The next challenge was assigning selected wells to specific roles and groups. This was especially tricky because I wanted to make the experience simple and contextual—leveraging our knowledge of scientific workflows—while still supporting a wide variety of experiment layouts.
My initial idea was to let users write custom labels like "Positive control" or "Negative control." This provided flexibility, but it created a major pain point for high-throughput testing. If someone wanted to fill a 96-well plate with different samples, they'd have to manually type 96 labels (Sample 1, Sample 2, etc.)—incredibly tedious!
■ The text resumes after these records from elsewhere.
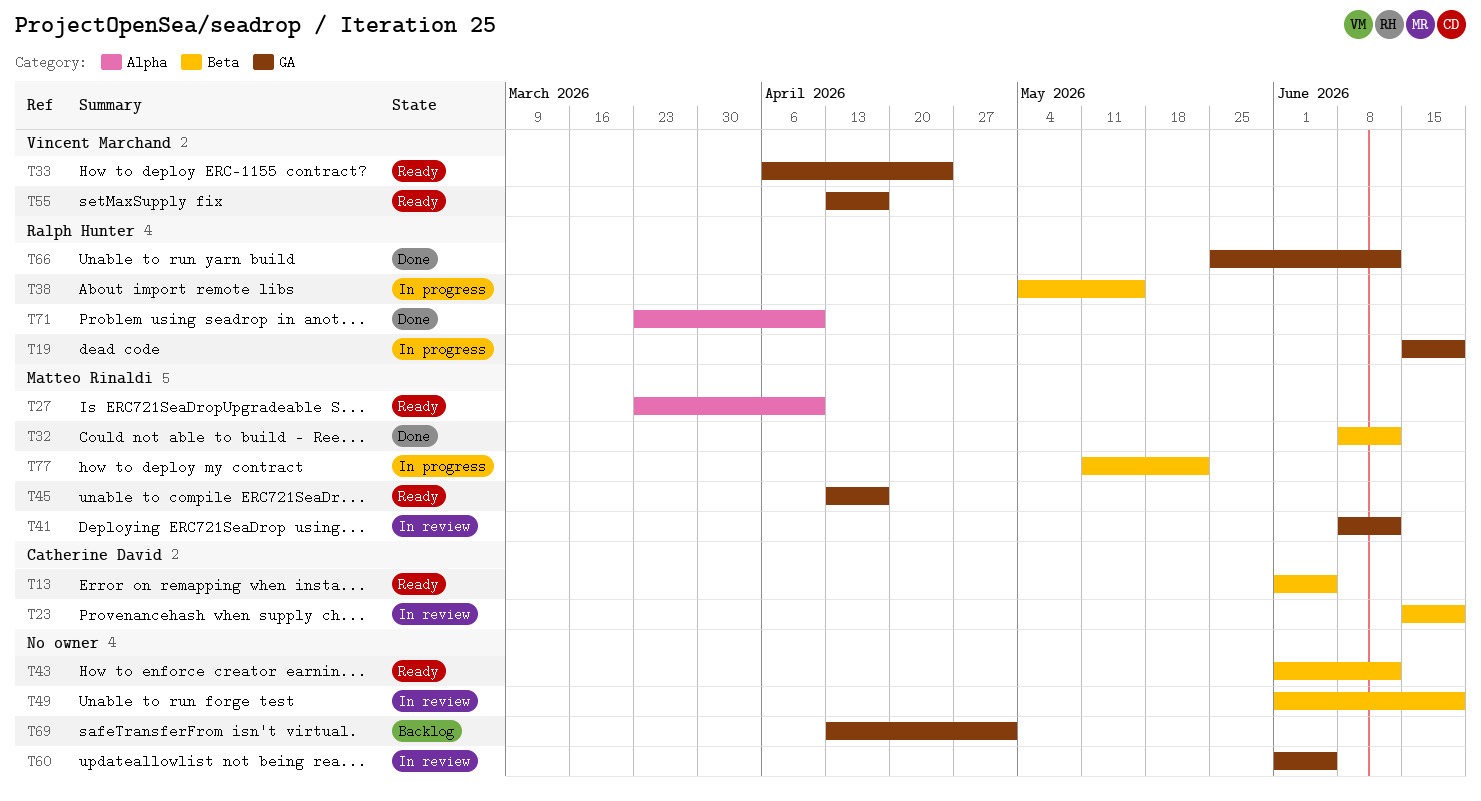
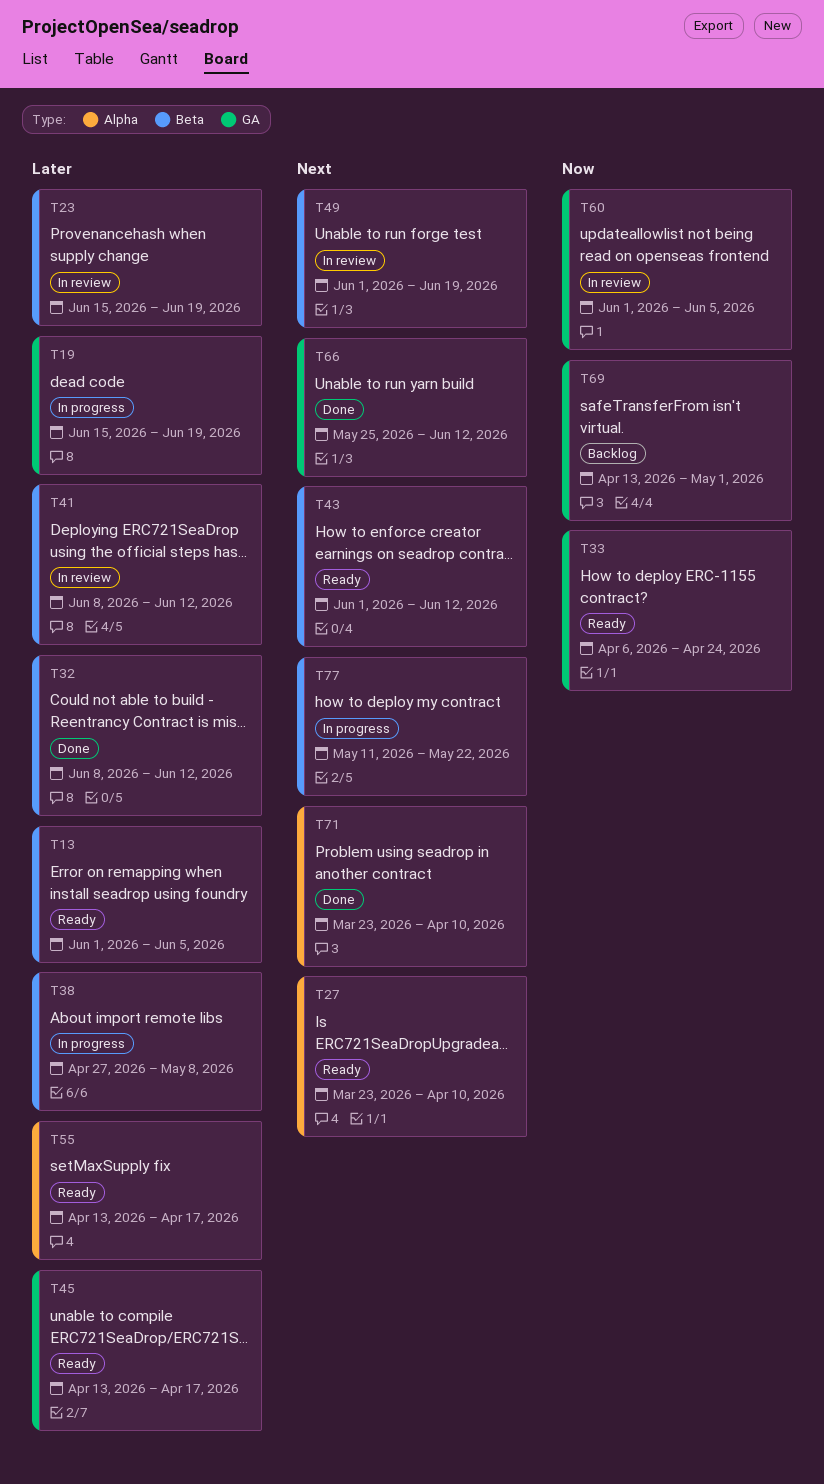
T38, start: May 4 -> Apr 27
T38, due: May 15 -> May 8
T41, label: GA -> Beta
T55, label: GA -> Alpha

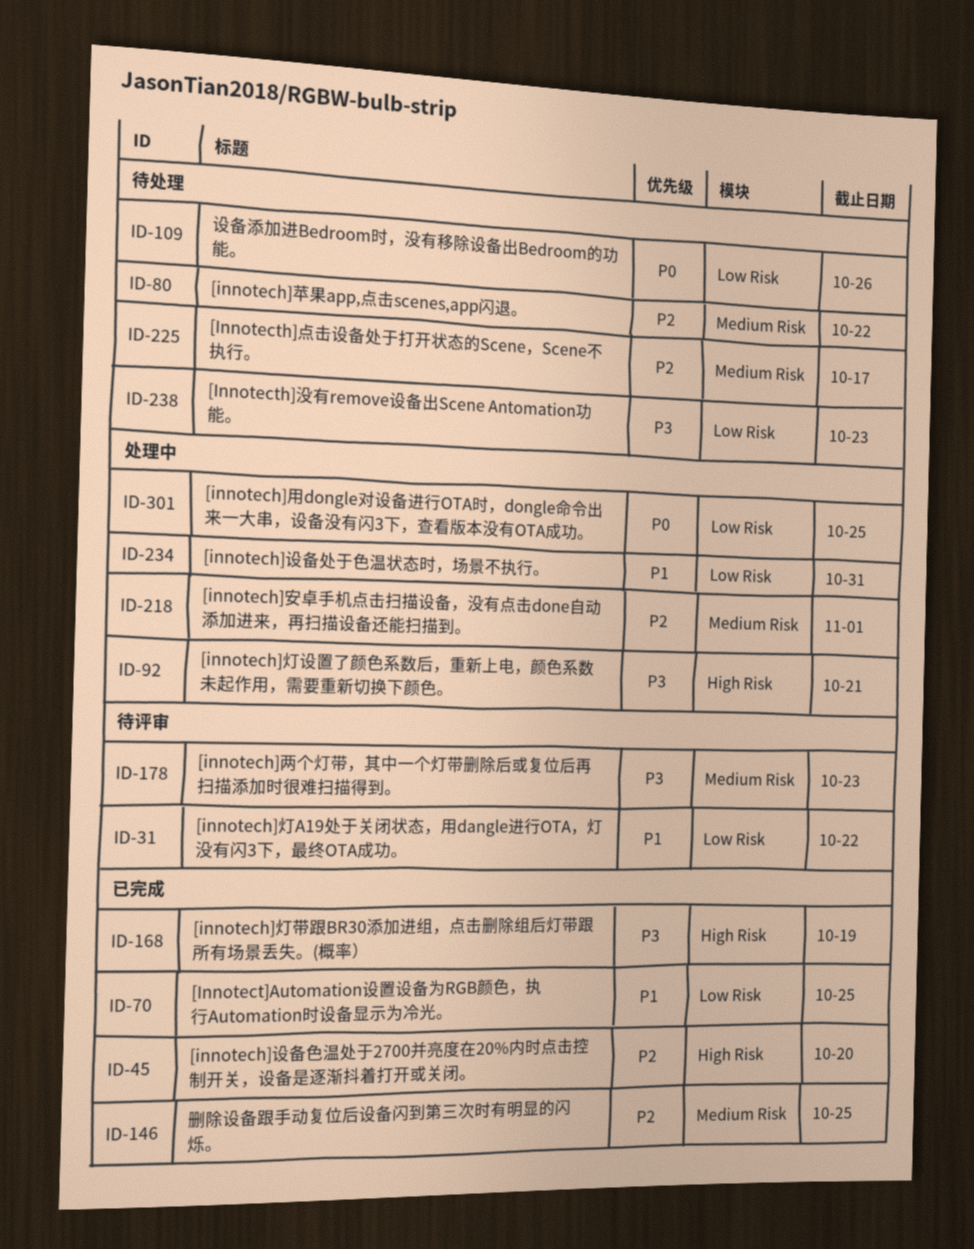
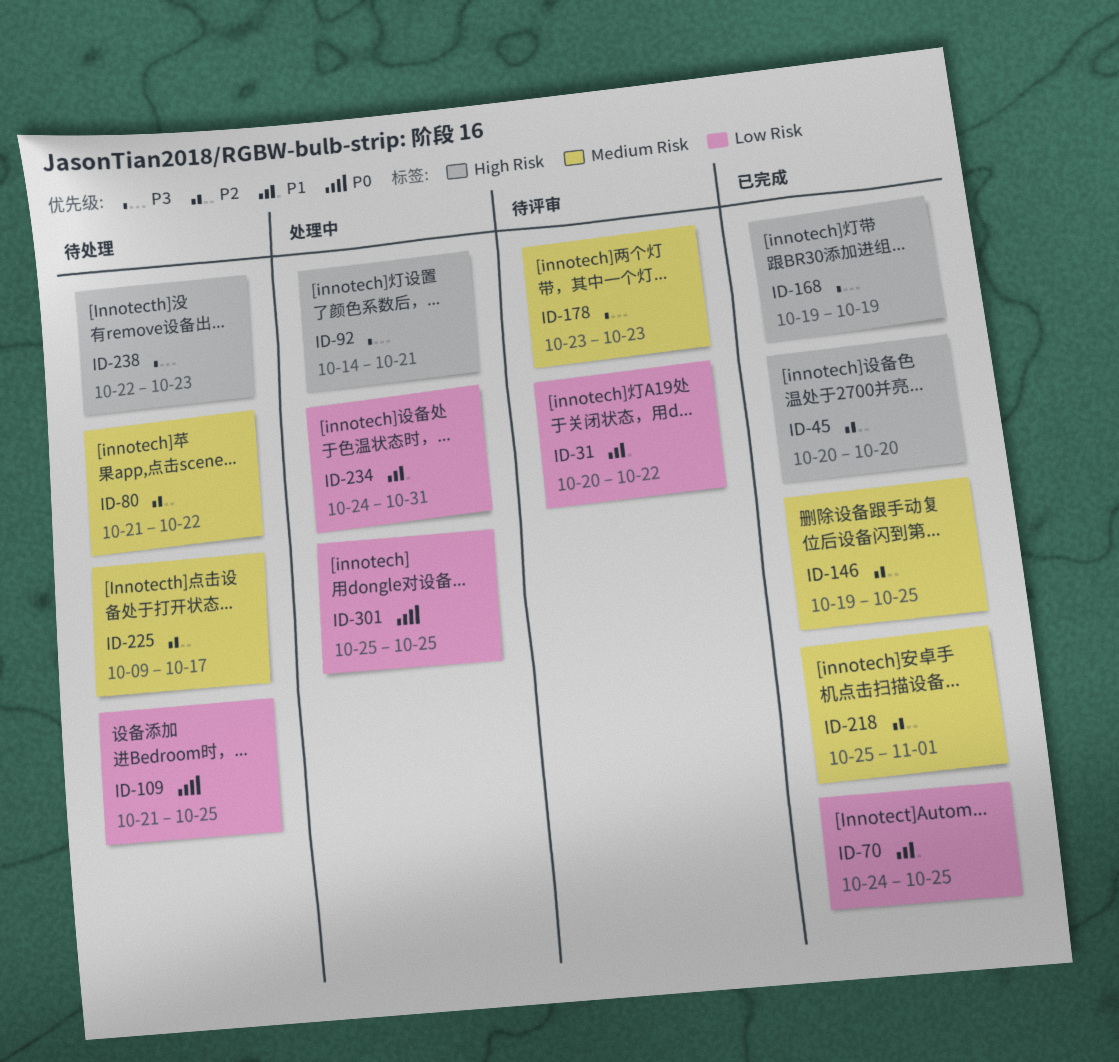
ID-109, due: Oct 26 -> Oct 25
ID-218, status: 处理中 -> 已完成
ID-238, label: Low Risk -> High Risk

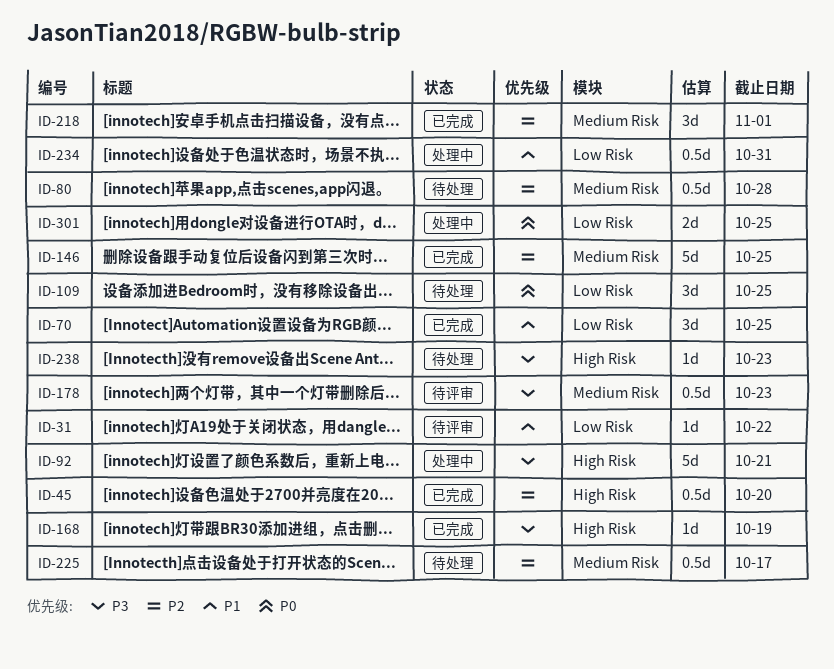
ID-80, due: Oct 22 -> Oct 28

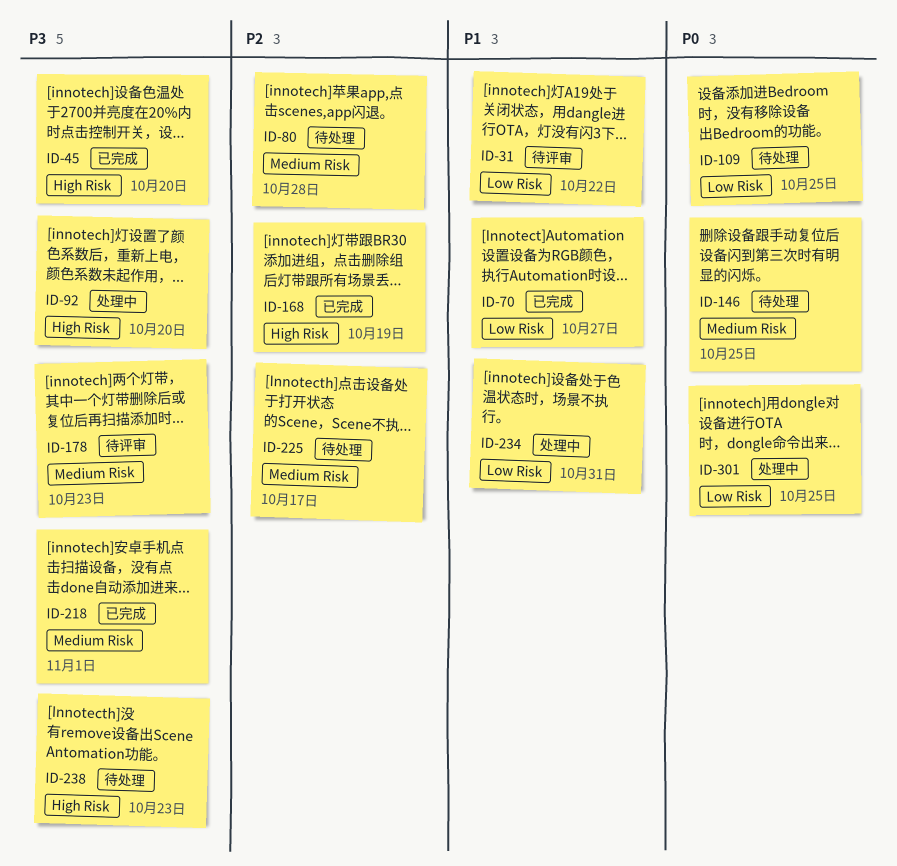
ID-45, priority: P2 -> P3
ID-70, due: Oct 25 -> Oct 27
ID-92, due: Oct 21 -> Oct 20
ID-146, status: 已完成 -> 待处理
ID-146, priority: P2 -> P0
ID-168, priority: P3 -> P2
ID-218, priority: P2 -> P3

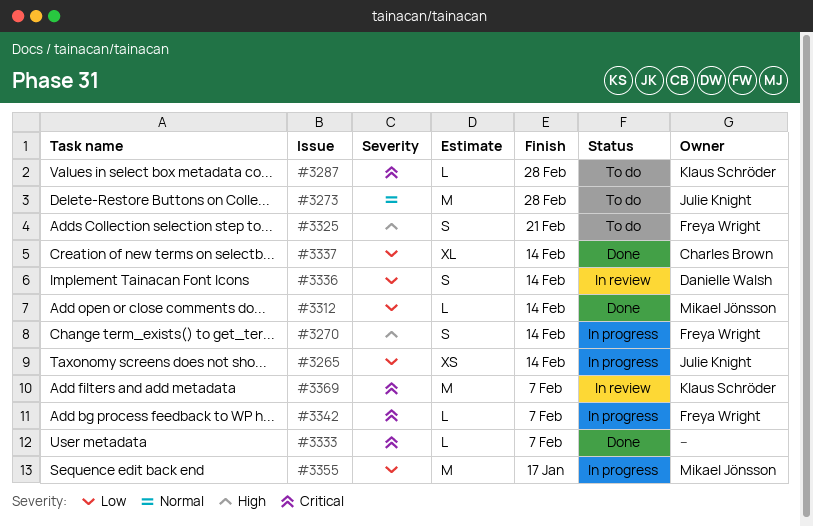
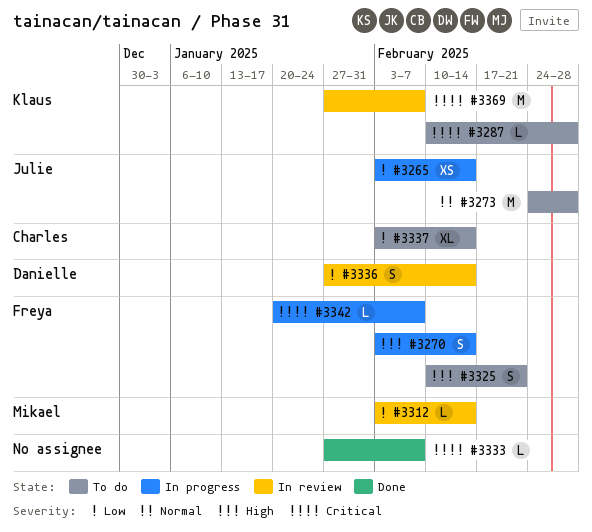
#3312, status: Done -> In review
#3337, status: Done -> To do
#3355: present -> none

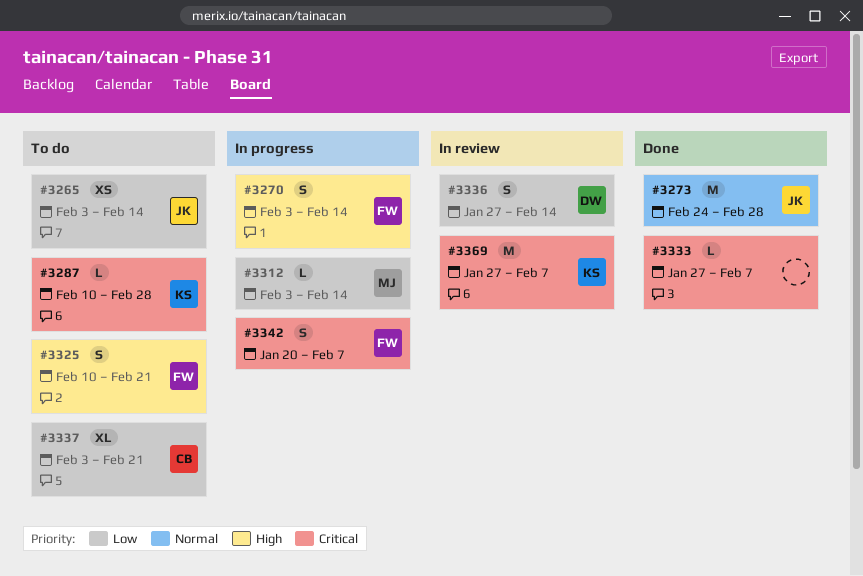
#3265, status: In progress -> To do
#3273, status: To do -> Done
#3312, status: In review -> In progress
#3337, due: Feb 14 -> Feb 21
#3342, estimate: L -> S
The solution: I worked with my PM to define a two-level system. Users first select a well role category (sample, control, standard, blank), then assign a numerical subgroup within it (1, 2, 3, etc.). This structure balances guided workflow with the flexibility to handle both simple and complex plate layouts.
This led to the "Fill by pattern" interaction, which makes annotating an entire plate quick and programmatic:
Select wells using any selection method (click, drag, or row/column headers)
Choose a well role category
Assign wells to a single group or create multiple groups automatically by pattern
Annotate complex plate layouts in seconds
Using a combination of well selection interactions and annotation methods, scientists can visually annotate wells with critical metadata.
Multiple labels
In some cases, multiple labels may need to be placed on the same well - for example, to represent multiple reagents to be placed inside a single well.
We handle this by splitting wells by color, and a special treatment for over >4 labels.
Legend actions
Clicking on an legend item will hide it from the plate map. This is handy for keeping the focus on only things you want to visualize, so you can hide the rest (for example, a buffer placed in each well).
Color palette
I expanded our current color palette and defined a robust set of colors to use for plate maps with accessibility in mind.
UX framework
After delivering the MVP, I developed a UX framework to make design decision-making faster as we build new features beyond our initial launch.
Plate maps launched in limited availability in June 2024, followed by a general launch in September 2024. (Note: I left Benchling in July 2024, and have intentionally omitted confidential success metrics here.)
After a brief beta period, we released MVP plate maps in 2024. Since then, we’ve made iterative improvements to the plate tool, such as a new plate layers selector UI. I also led an investigation into better accessibility for colors on the plate map.
The impact was immediate: plate usage in Benchling jumped 10x, unlocking more of Benchling's core value around tracking experimental processes and providing insights to accelerate R&D.